Os participantes selecionados para o debate parecem ter sido escolhidos a dedo: pessoas com histórico de frustração profissional, mal remuneradas e com experiências negativas com as suas lideranças. Isso já coloca a discussão em um viés previsível, quase roteirizado. Assistindo, a sensação é de que as falas foram moldadas para permitir que Tallis brilhasse com um discurso polido e estrategicamente construído.

Ao longo do vídeo, ele se apoia na velha bandeira da meritocracia, usando como exemplo sua própria trajetória: "Batia o ponto no horário e voltava escondido para a sala, trabalhando até 23h ou 00h sem precisar". O que ele chama de "dedicação" nada mais é do que a romantização do excesso de trabalho.

Normalizar jornadas de 12, 14 horas como algo nobre é perpetuar a cultura do desgaste, do adoecimento e da perda de vida fora do trabalho.

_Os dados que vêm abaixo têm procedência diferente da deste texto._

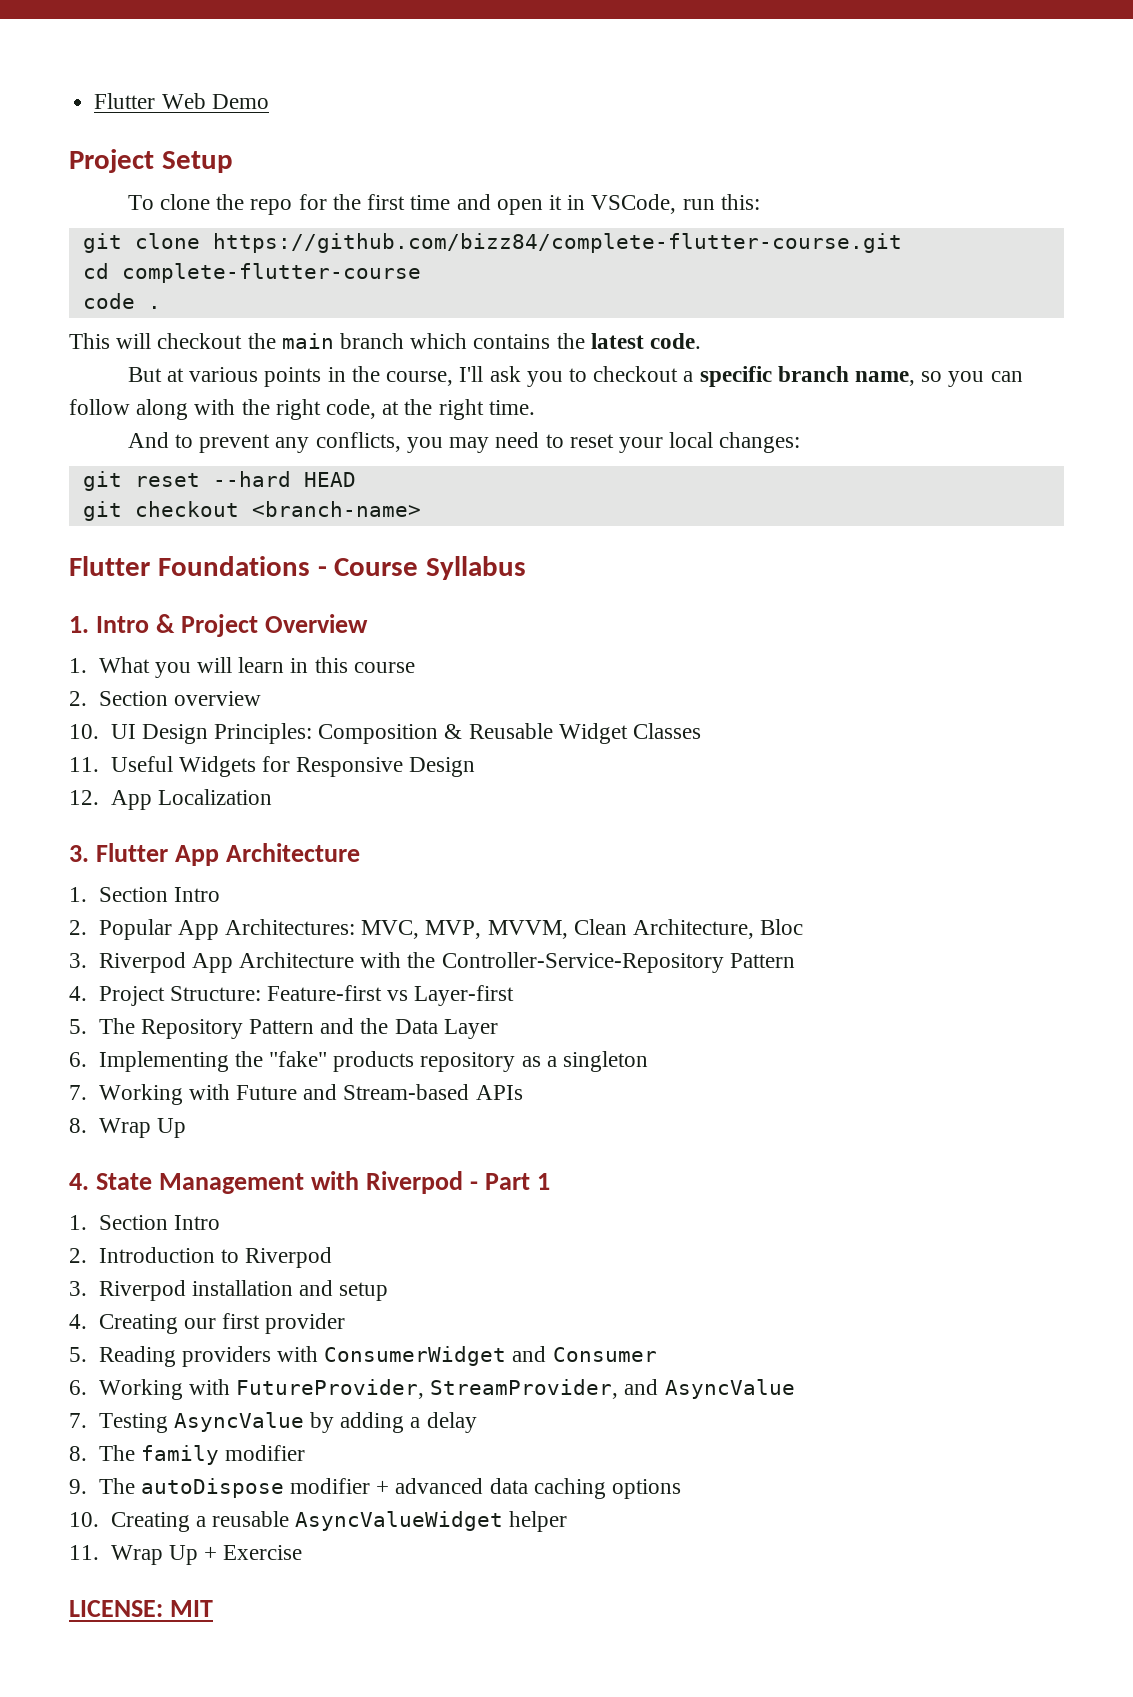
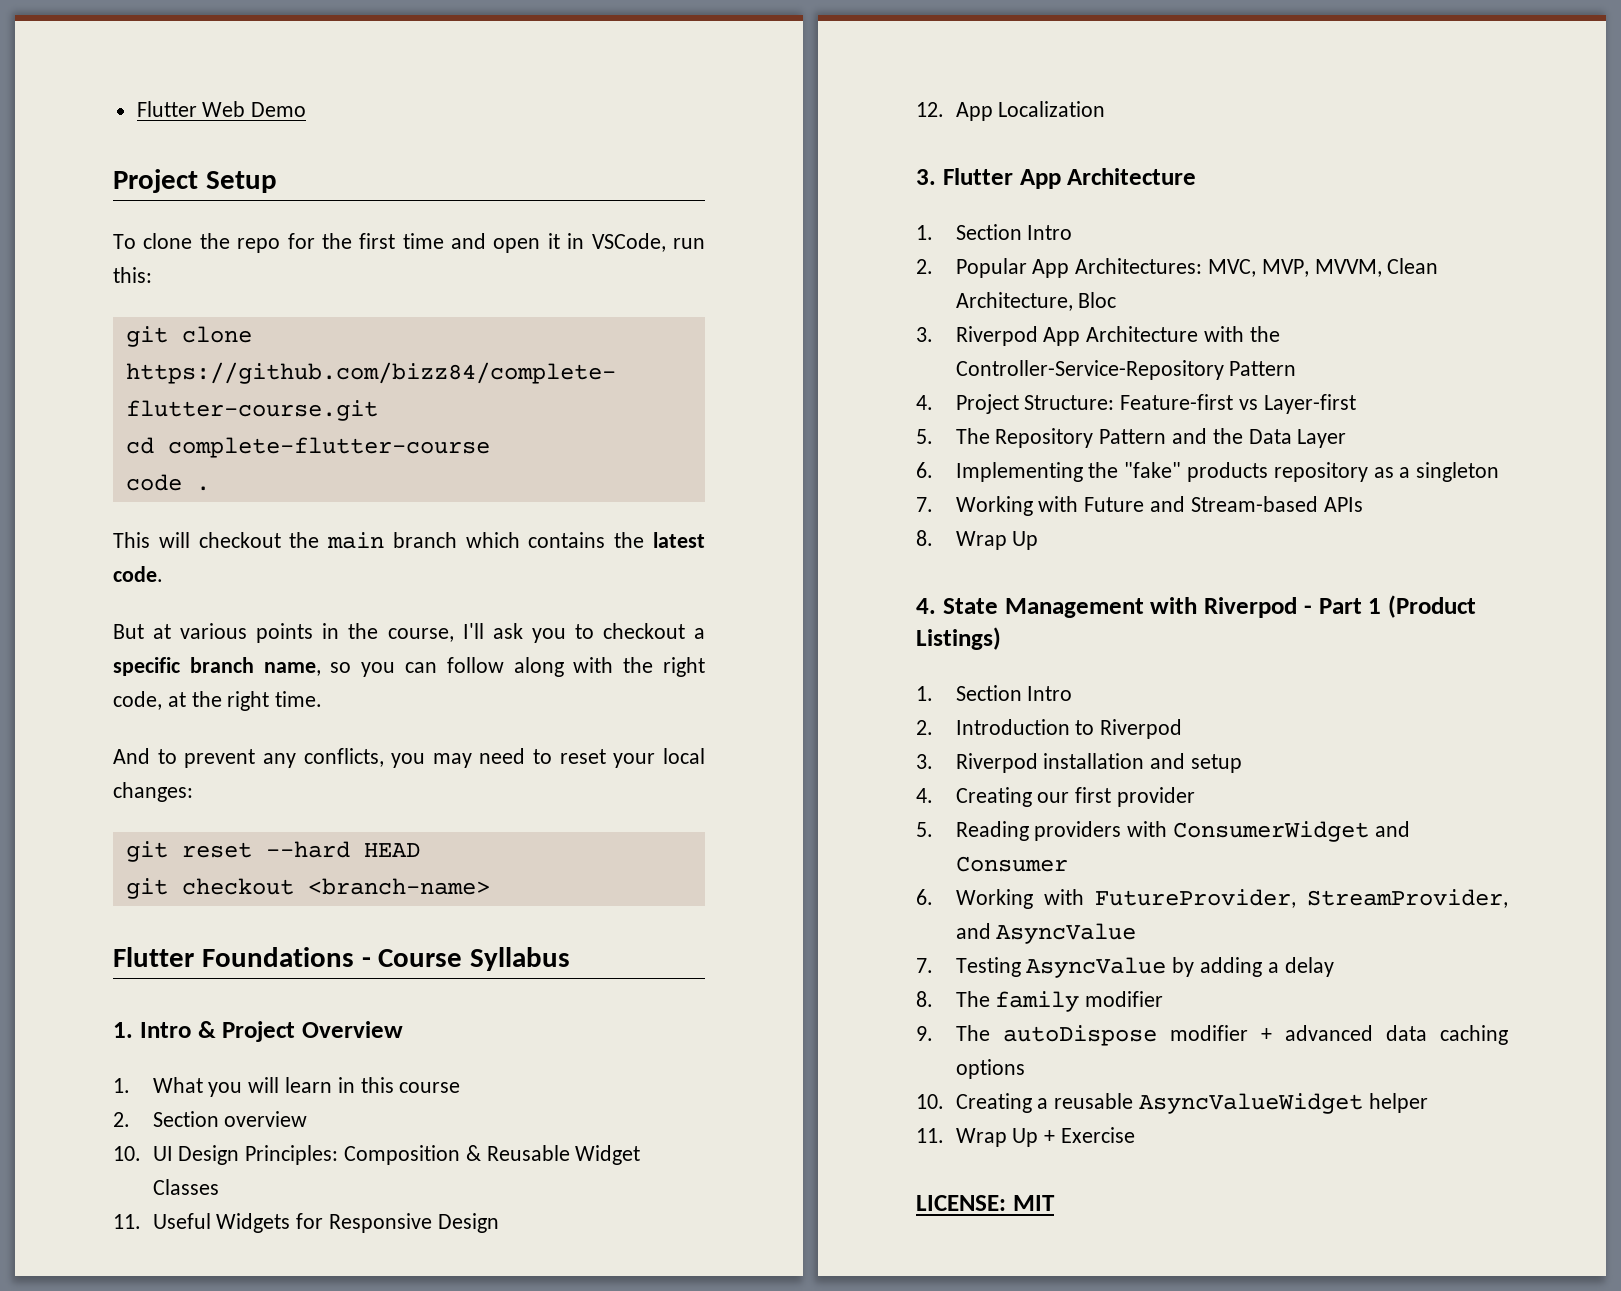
(551, 1181) none -> [1388,595,1476,618] [916,627,1001,650] (Product Listings)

É vender a ilusão de que sacrificar saúde, família, relacionamentos e privacidade é o único caminho para o sucesso. E insistir nesse discurso é fechar os olhos para um mundo que já entendeu que produtividade não se mede em horas de exaustão.

Vale lembrar que, em 2024, Tallis já havia se envolvido em algumas polêmicas, entre elas, declarações como "não contrato esquerdistas" e "Deus me livre de uma mulher CEO". No próprio vídeo, ele afirma que as gerações mais novas não possuem resiliência, são imaturas e que não contrata "gente woke"(termo que se refere a uma consciência sobre questões de justiça social e racial, especialmente em relação a preconceito e discriminação.)

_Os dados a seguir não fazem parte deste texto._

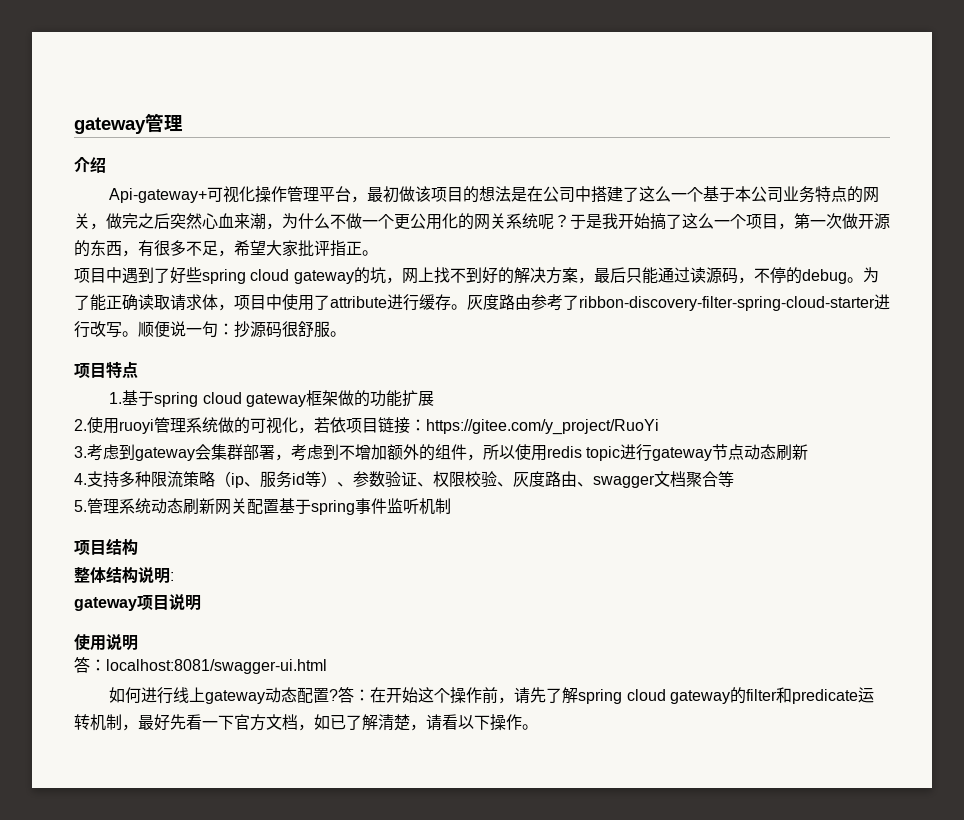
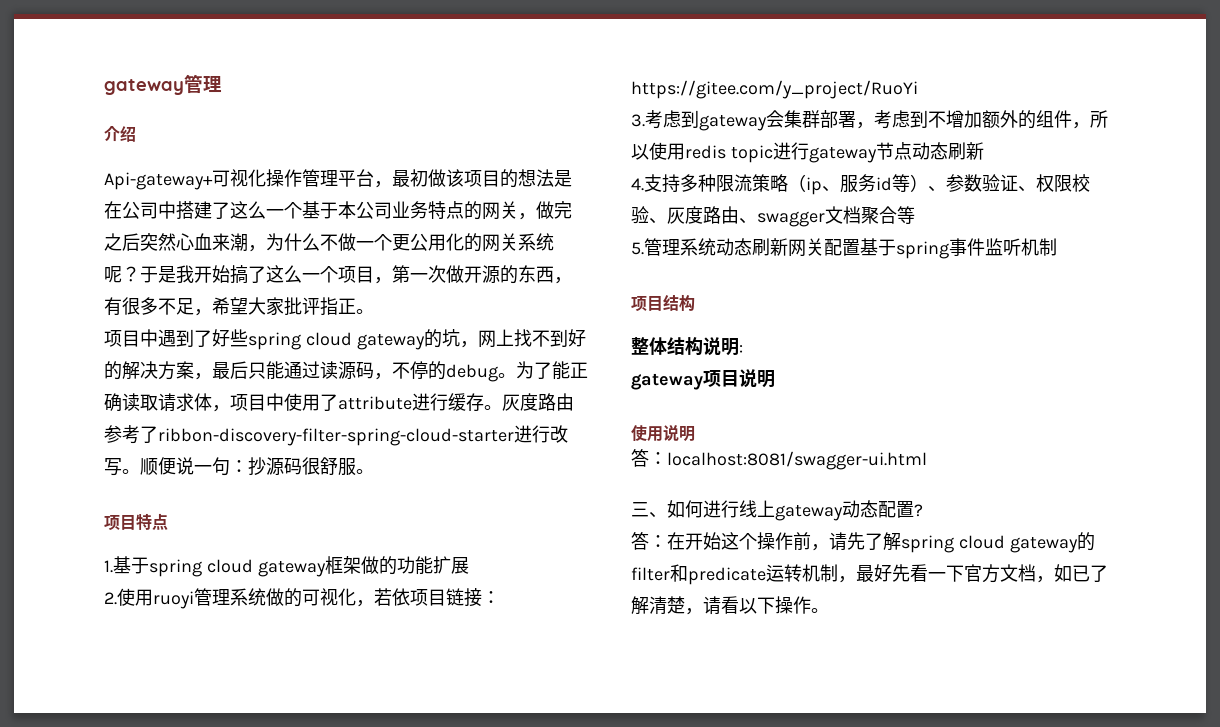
(327, 666) none -> [631,502,667,518] 三、
(339, 695) none -> (923, 510) //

Ao analisar o perfil da G4 no Glassdoor, um comentário me chamou a atenção: "O RH está lá apenas para contratar e demitir". Essa percepção faz sentido se considerarmos que a empresa era liderada por um CEO com convicções tão inflexíveis como as mencionadas. Afinal, o setor de Recursos Humanos tem como papel primordial alinhar os interesses do negócio à experiência dos colaboradores. Quando essa conexão não existe, o RH perde sua função estratégica e se limita a um papel puramente burocrático.

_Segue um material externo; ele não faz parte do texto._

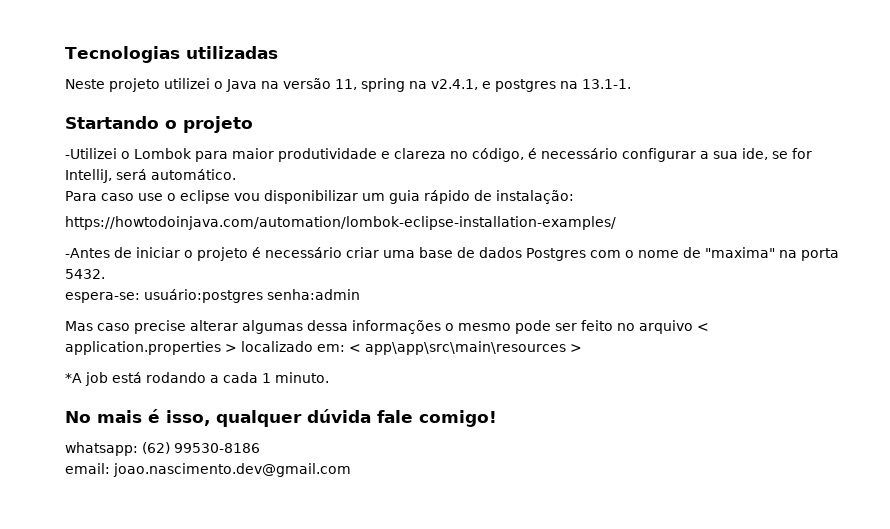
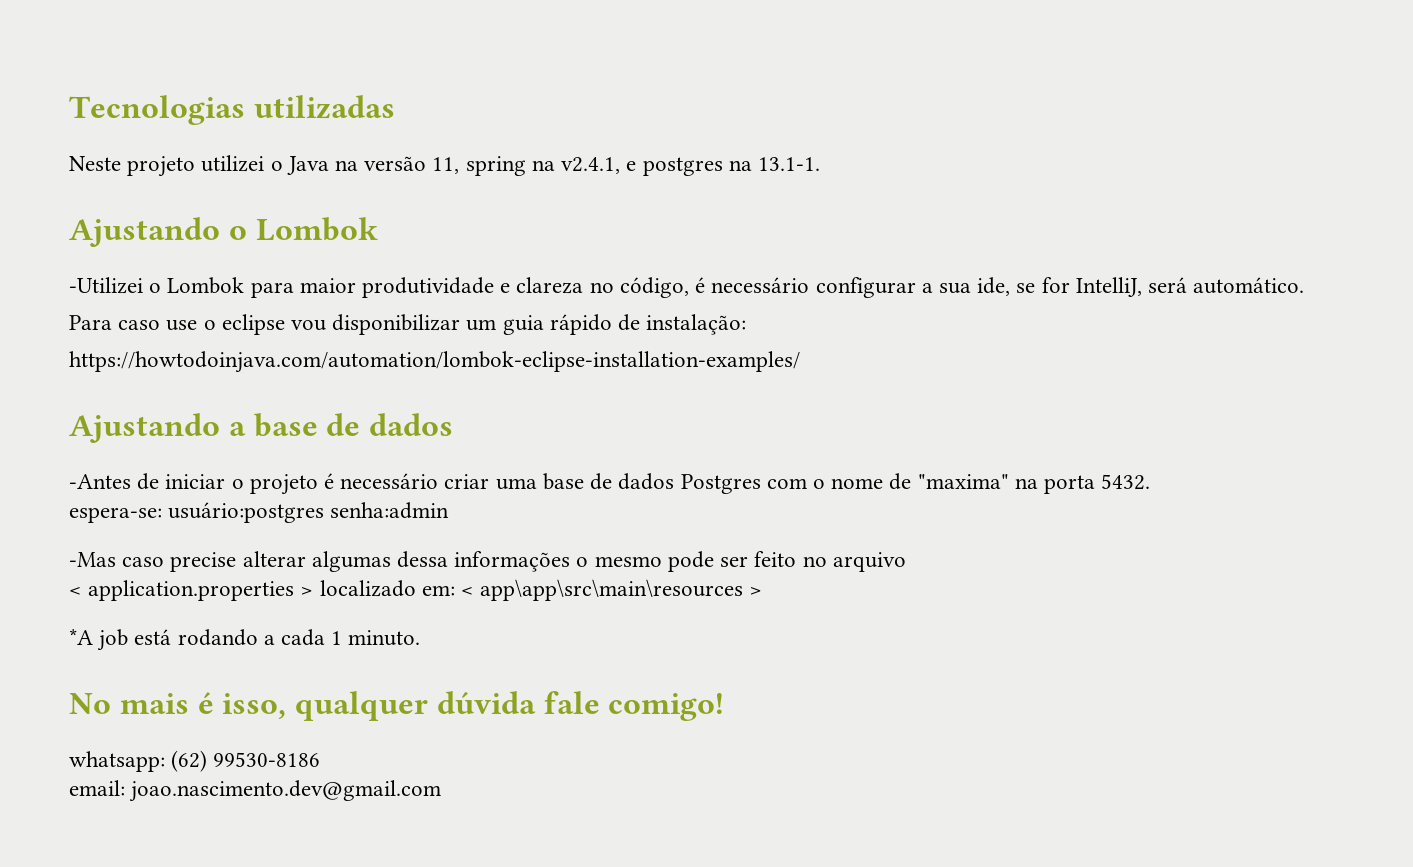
[65,116,253,133] Startando o projeto -> [69,217,378,247] Ajustando o Lombok
(616, 223) none -> [69,413,454,443] // Ajustando a base de dados
[65,321,93,331] Mas -> [69,552,116,567] -Mas
(693, 327) none -> (906, 562) //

Ao fim do vídeo, percebi que não discordo totalmente de todas as falas, mas algumas de suas colocações merecem reflexão. O trabalho precisa, e deve ser um espaço de realização, conquistas e crescimento, não um ambiente que adoece e desgasta. Disfarçar exploração de "oportunidade" e exaustão de "dedicação" é perpetuar uma cultura que já deveria ter ficado no passado.